The recommended initial dose for this medication, in patients 6 years or older using this as monotherapy, is 1mg by mouth daily at the same time each day with a maximum daily dosage of 4mg per day. You can also use a mg/kg dosing strategy starting at 0.05-0.08mg/kg daily and going up to 0.12mg/kg daily.
It is important to note that extended-release tablets cannot be substituted for immediate-release tablets on a milligram/milligram basis.
Clonidine ER (Kapvay): Kapvay® is available in 0.1mg and 0.2mg tablets.
The recommended starting dose for this medication for ADHD is 0.1mg daily at bedtime. The maximum recommended dosage for this indication is 0.4mg per day in divided doses. If a patient is on a 0.2mg per day dose it is recommended they take a single 0.1mg tablet in the morning and a single 0.1mg tablet at bedtime and if the patient is titrated to 0.3mg per day it is recommended they divide their doses into 0.1mg in the morning and 0.2mg at bedtime.
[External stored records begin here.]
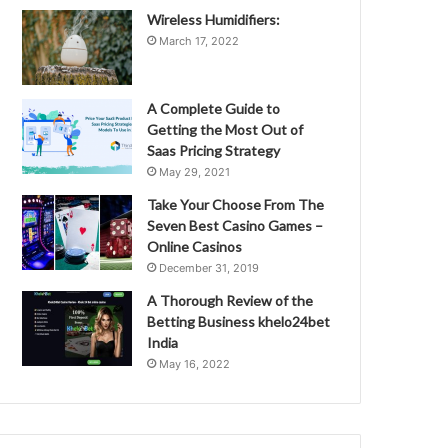
Wireless Humidifiers:
March 17, 2022
A Complete Guide to
Getting the Most Out of
Saas Pricing Strategy
May 29, 2021
Take Your Choose From The
Seven Best Casino Games –
Online Casinos
December 31, 2019
A Thorough Review of the
Betting Business khelo24bet
India
May 16, 2022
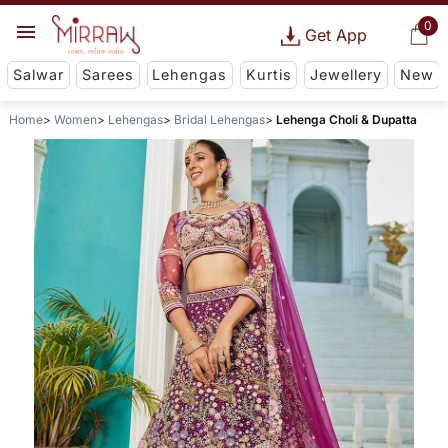
0
Get App
Salwar
Sarees
Lehengas
Kurtis
Jewellery
New
Home
Women
Lehengas
Bridal Lehengas
Lehenga Choli & Dupatta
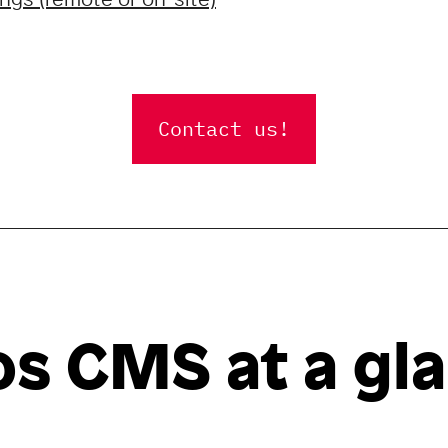
Contact us!
s CMS at a gl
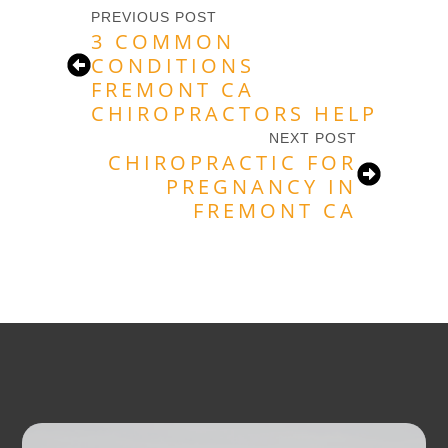
PREVIOUS POST
3 COMMON
CONDITIONS
FREMONT CA
CHIROPRACTORS HELP
NEXT POST
CHIROPRACTIC FOR
PREGNANCY IN
FREMONT CA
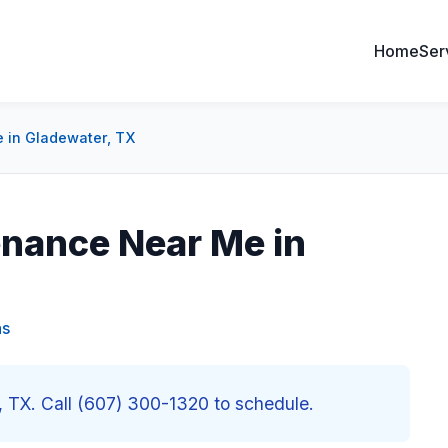
Home
Ser
 in Gladewater, TX
enance Near Me in
as
 TX. Call (607) 300-1320 to schedule.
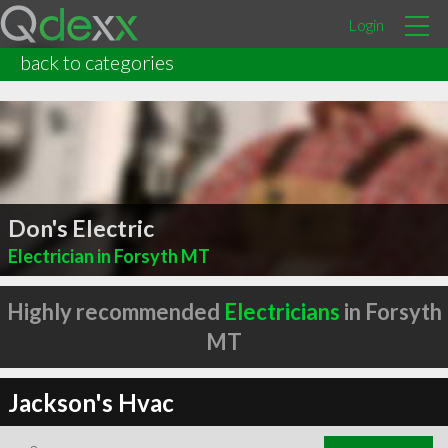
Login
back to categories
Don's Electric
Electrician in Forsyth MT
Highly recommended
Electricians
in Forsyth
MT
Jackson's Hvac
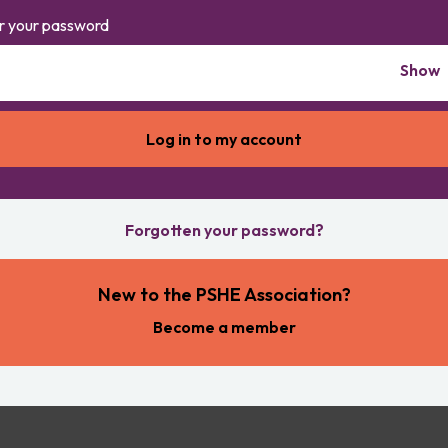
r your password
Show
Forgotten your password?
New to the PSHE Association?
Become a member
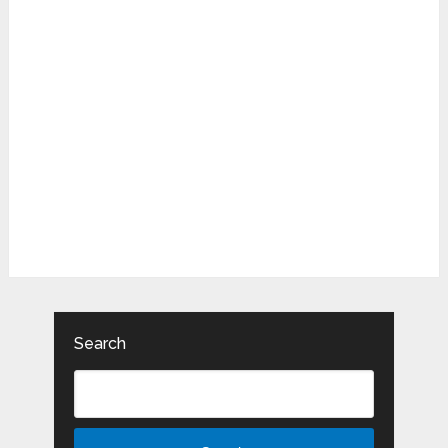
Search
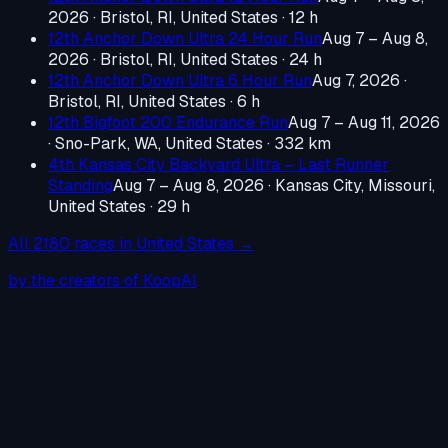
2026
·
Bristol, RI, United States
· 12 h
12th Anchor Down Ultra 24 Hour Run
Aug 7 – Aug 8,
2026
·
Bristol, RI, United States
· 24 h
12th Anchor Down Ultra 6 Hour Run
Aug 7, 2026
·
Bristol, RI, United States
· 6 h
12th Bigfoot 200 Endurance Run
Aug 7 – Aug 11, 2026
·
Sno-Park, WA, United States
· 332 km
4th Kansas City Backyard Ultra – Last Runner
Standing
Aug 7 – Aug 8, 2026
·
Kansas City, Missouri,
United States
· 29 h
All
2180
races in
United States
→
by the creators of KoopAI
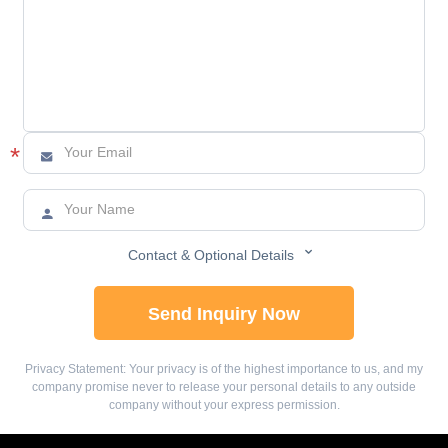
*



Contact & Optional Details
Send Inquiry Now
Privacy Statement: Your privacy is of the highest importance to us, and my
company promise never to release your personal details to any outside
company without your express permission.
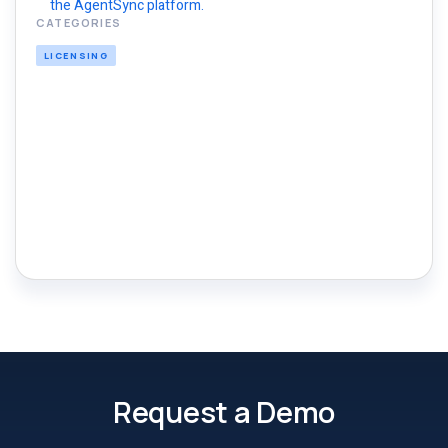
the AgentSync platform.
CATEGORIES
LICENSING
Request a Demo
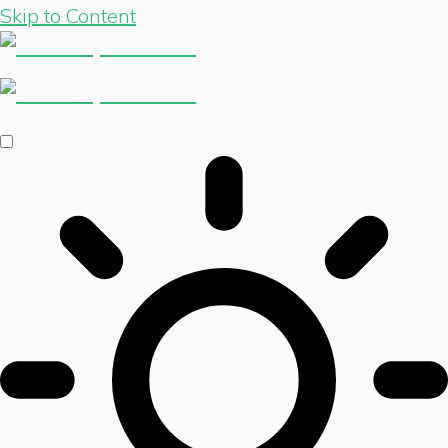
Skip to Content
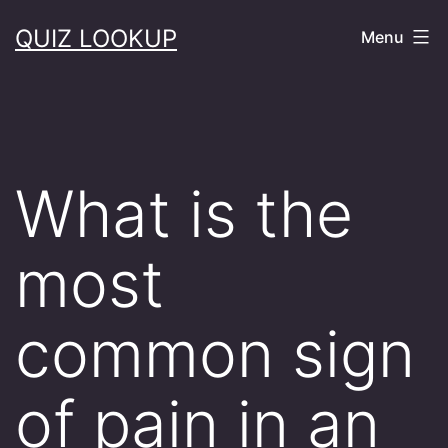
Skip
QUIZ LOOKUP
Menu
to
content
What is the
most
common sign
of pain in an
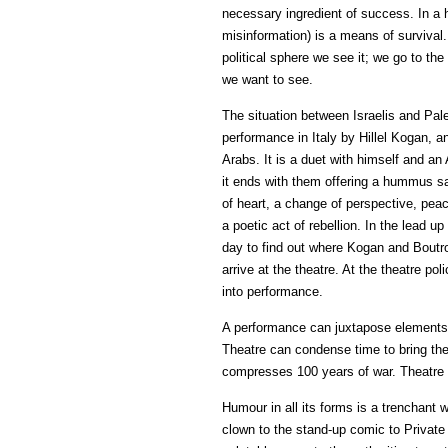
necessary ingredient of success. In a h
misinformation) is a means of survival. 
political sphere we see it; we go to the t
we want to see.
The situation between Israelis and Pales
performance in Italy by Hillel Kogan, 
Arabs. It is a duet with himself and an 
it ends with them offering a hummus sa
of heart, a change of perspective, peace
a poetic act of rebellion. In the lead up
day to find out where Kogan and Boutro
arrive at the theatre. At the theatre pol
into performance.
A performance can juxtapose elements th
Theatre can condense time to bring the
compresses 100 years of war. Theatre 
Humour in all its forms is a trenchant 
clown to the stand-up comic to Private 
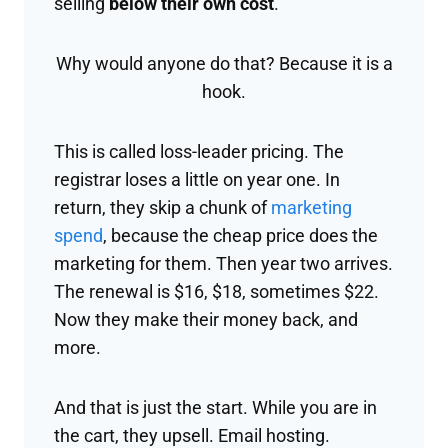
selling
below their own cost
.
Why would anyone do that? Because it is a
hook.
This is called loss-leader pricing. The
registrar loses a little on year one. In
return, they skip a chunk of
marketing
spend
, because the cheap price does the
marketing for them. Then year two arrives.
The renewal is $16, $18, sometimes $22.
Now they make their money back, and
more.
And that is just the start. While you are in
the cart, they upsell. Email hosting.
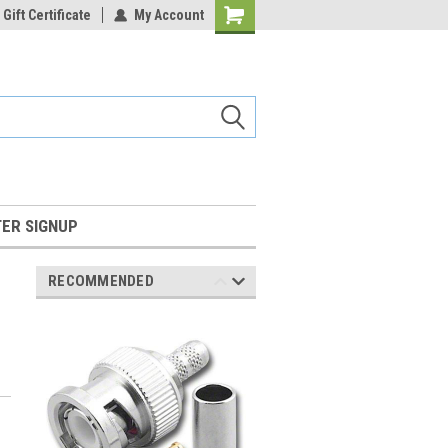
Gift Certificate
My Account
Shopping
Cart
ER SIGNUP
RECOMMENDED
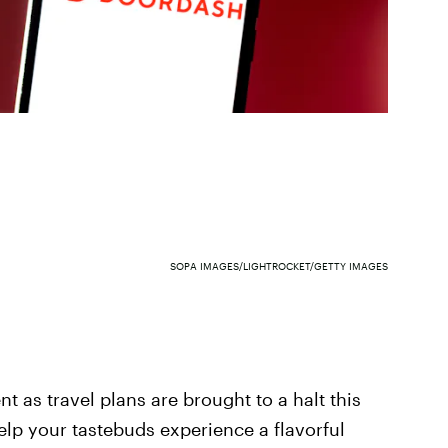
SOPA IMAGES/LIGHTROCKET/GETTY IMAGES
t as travel plans are brought to a halt this
elp your tastebuds experience a flavorful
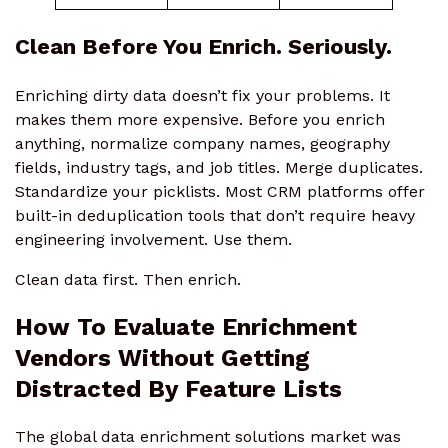
Clean Before You Enrich. Seriously.
Enriching dirty data doesn’t fix your problems. It
makes them more expensive. Before you enrich
anything, normalize company names, geography
fields, industry tags, and job titles. Merge duplicates.
Standardize your picklists. Most CRM platforms offer
built-in deduplication tools that don’t require heavy
engineering involvement. Use them.
Clean data first. Then enrich.
How To Evaluate Enrichment
Vendors Without Getting
Distracted By Feature Lists
The global data enrichment solutions market was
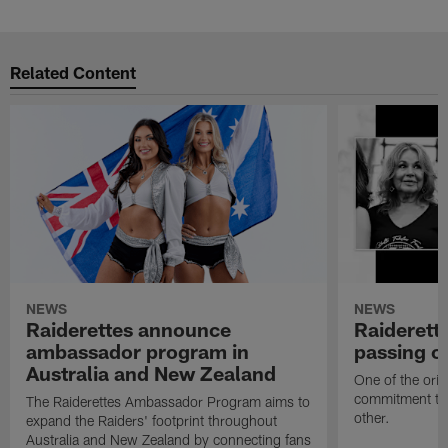
Related Content
NEWS
NEWS
Raiderettes announce
Raiderett
ambassador program in
passing o
Australia and New Zealand
One of the orig
commitment to 
The Raiderettes Ambassador Program aims to
other.
expand the Raiders' footprint throughout
Australia and New Zealand by connecting fans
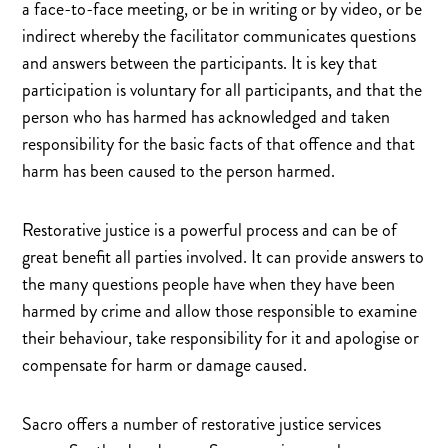
a face-to-face meeting, or be in writing or by video, or be
indirect whereby the facilitator communicates questions
and answers between the participants. It is key that
participation is voluntary for all participants, and that the
person who has harmed has acknowledged and taken
responsibility for the basic facts of that offence and that
harm has been caused to the person harmed.
Restorative justice is a powerful process and can be of
great benefit all parties involved. It can provide answers to
the many questions people have when they have been
harmed by crime and allow those responsible to examine
their behaviour, take responsibility for it and apologise or
compensate for harm or damage caused.
Sacro offers a number of restorative justice services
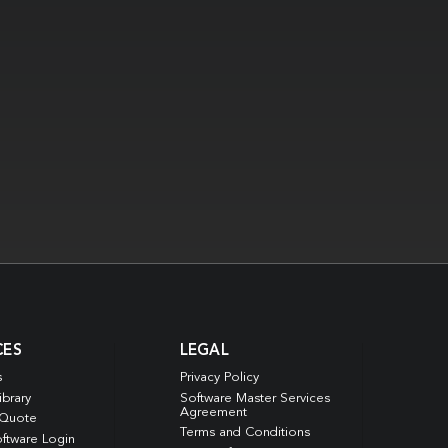
CES
LEGAL
s
Privacy Policy
ibrary
Software Master Services
Agreement
 Quote
Terms and Conditions
ftware Login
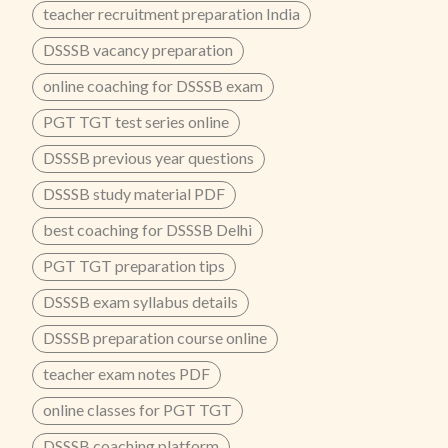
teacher recruitment preparation India
DSSSB vacancy preparation
online coaching for DSSSB exam
PGT TGT test series online
DSSSB previous year questions
DSSSB study material PDF
best coaching for DSSSB Delhi
PGT TGT preparation tips
DSSSB exam syllabus details
DSSSB preparation course online
teacher exam notes PDF
online classes for PGT TGT
DSSSB coaching platform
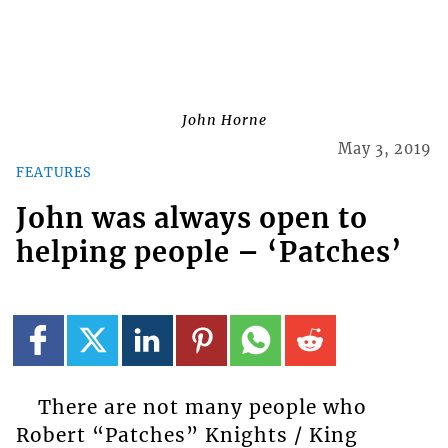
John Horne
May 3, 2019
FEATURES
John was always open to
helping people – ‘Patches’
There are not many people who
Robert “Patches” Knights / King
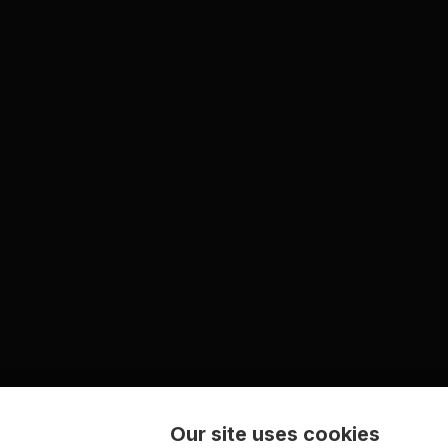
Our site uses cookies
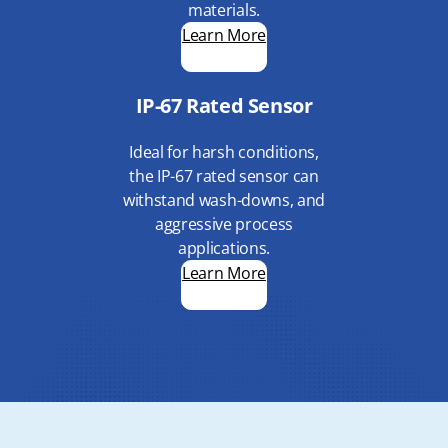
materials.
Learn More
IP-67 Rated Sensor
Ideal for harsh conditions,
the IP-67 rated sensor can
withstand wash-downs, and
aggressive process
applications.
Learn More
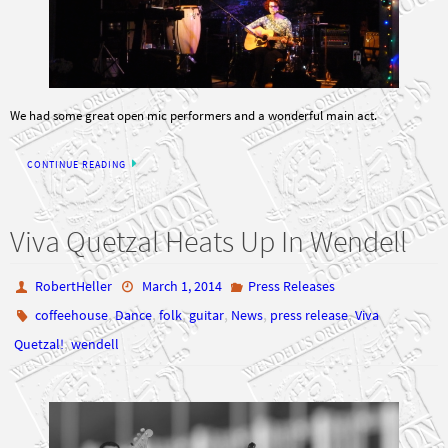
We had some great open mic performers and a wonderful main act.
CONTINUE READING
Viva Quetzal Heats Up In Wendell
RobertHeller
March 1, 2014
Press Releases
,
,
,
,
,
,
coffeehouse
Dance
folk
guitar
News
press release
Viva
,
Quetzal!
wendell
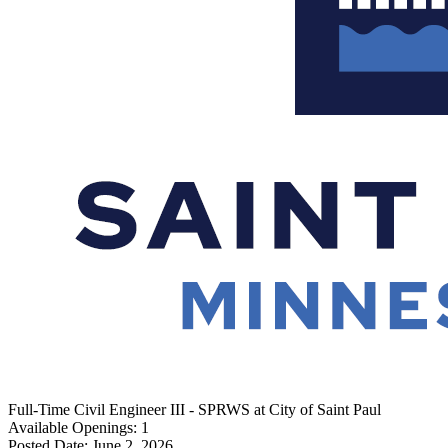
Full-Time
Civil Engineer III - SPRWS
at
City of Saint Paul
Available Openings:
1
Posted Date:
June 2, 2026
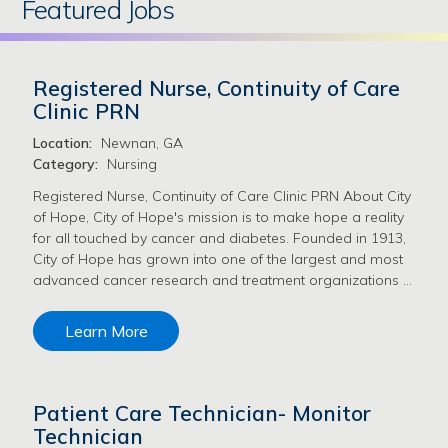
Featured Jobs
Registered Nurse, Continuity of Care
Clinic PRN
Location:
Newnan, GA
Category:
Nursing
Registered Nurse, Continuity of Care Clinic PRN About City
of Hope, City of Hope's mission is to make hope a reality
for all touched by cancer and diabetes. Founded in 1913,
City of Hope has grown into one of the largest and most
advanced cancer research and treatment organizations …
Learn More
Patient Care Technician- Monitor
Technician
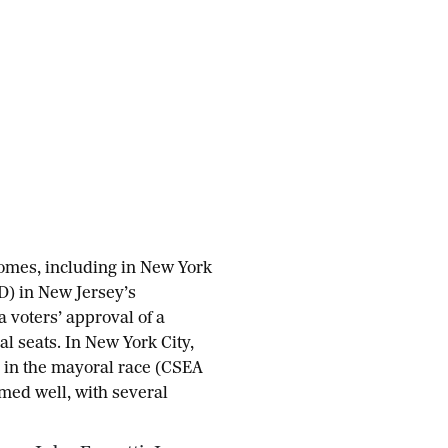
comes, including in New York
(D) in New Jersey’s
a voters’ approval of a
al seats. In New York City,
in the mayoral race (CSEA
ed well, with several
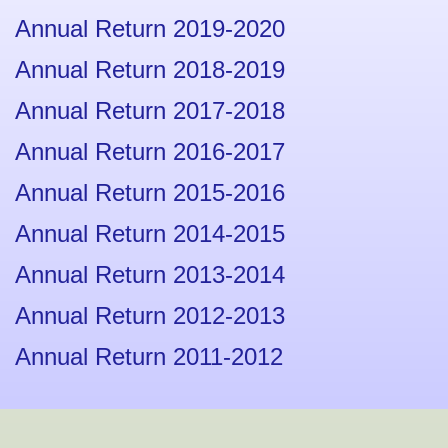
Annual Return 2019-2020
Annual Return 2018-2019
Annual Return 2017-2018
Annual Return 2016-2017
Annual Return 2015-2016
Annual Return 2014-2015
Annual Return 2013-2014
Annual Return 2012-2013
Annual Return 2011-2012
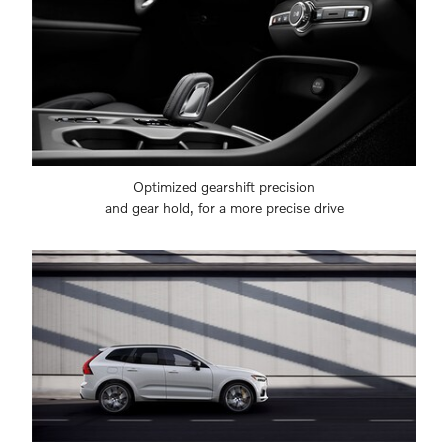
Optimized gearshift precision
and gear hold, for a more precise drive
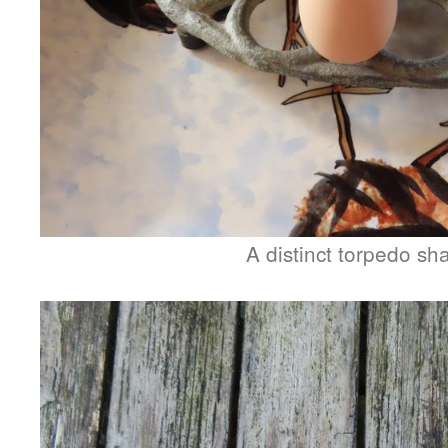
A distinct torpedo sh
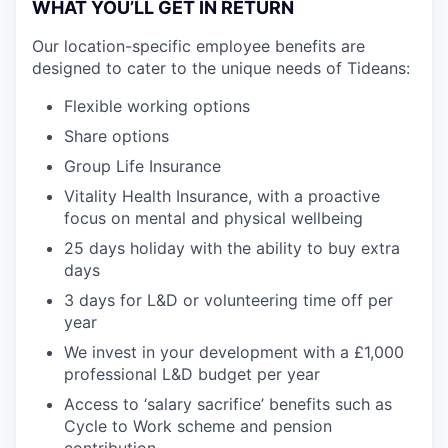
WHAT YOU’LL GET IN RETURN
Our location-specific employee benefits are
designed to cater to the unique needs of Tideans:
Flexible working options
Share options
Group Life Insurance
Vitality Health Insurance, with a proactive
focus on mental and physical wellbeing
25 days holiday with the ability to buy extra
days
3 days for L&D or volunteering time off per
year
We invest in your development with a £1,000
professional L&D budget per year
Access to ‘salary sacrifice’ benefits such as
Cycle to Work scheme and pension
contribution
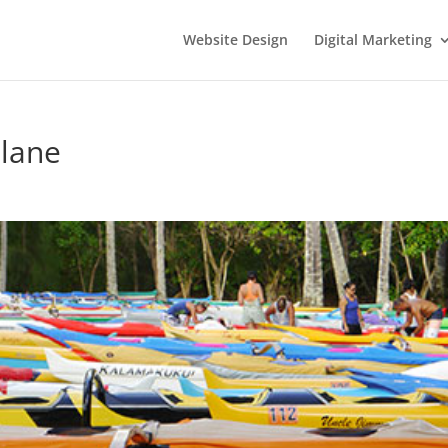
Website Design
Digital Marketing
Plane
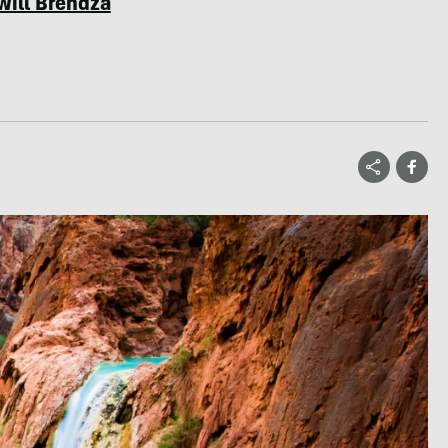
Will Brendza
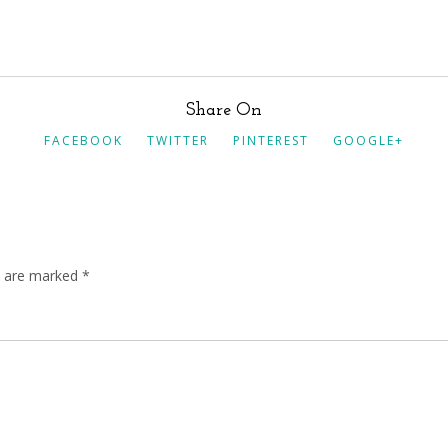
Share On
FACEBOOK
TWITTER
PINTEREST
GOOGLE+
ds are marked
*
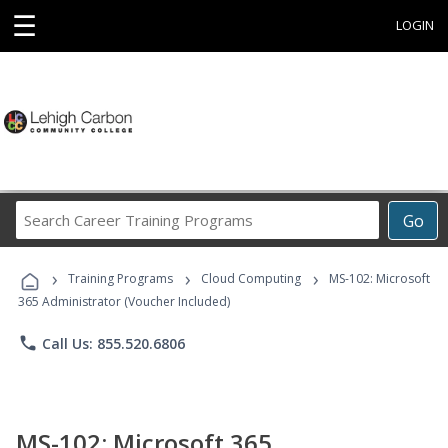
☰
LOGIN
Search
Go
Career
Training
›
›
›
Programs
Training Programs
Cloud Computing
MS-102: Microsoft
365 Administrator (Voucher Included)
phone
Call Us: 855.520.6806
MS-102: Microsoft 365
It is important to note that the extended-release tablets cannot be substituted for the immediate-release tablets on a milligram/milligram basis.
Side Effect Profiles:
Somnolence and fatigue are two of the most common side effects that both medications carry. They also can cause to dizziness most likely a result of the antihypertensive actions of both medications. Other less common but notable side effects of guanfacine ER (Intuniv®) include nausea and abdominal pain..
Other possible side effects of clonidine ER (Kapvay®) include nightmares, emotional disorder, nasal congestion, and increased risk of upper respiratory infection, as well as increased body temperature, and dry mouth.
An important point to make note of regarding both medications is that neither should be discontinued abruptly as this can lead to rebound hypertension, even in children. These medications should be tapered off appropriately if they are discontinued. Patients with a poor history of adherence and sporadic use may be poor candidates for using these medications.
What do the guidelines say about clonidine versus guanfacine? Guanfacine ER and clonidine ER are generally considered to be second and third-line options respectively. Both are older medications originally developed to manage hypertension. I tend to see much more guanfacine used in ADHD than clonidine. Guanfacine is generally chosen before clonidine primarily for its convenience of being dosed once daily. The adverse effect profile may be slightly less than clonidine as well.
The current practice guidelines for prescribing non-stimulant medications for ADHD management in children identify Atomoxetine (definitely could be a board exam question!) as their first line choice for therapy, followed by guanfacine extended-release, and finally clonidine extended-release. The advantage of Atomoxetine over guanfacine ER and clonidine ER is that it has more robust evidence in ADHD with that being its primary use. None of the non-stimulant medications are indicated for use in children younger than 6 years old.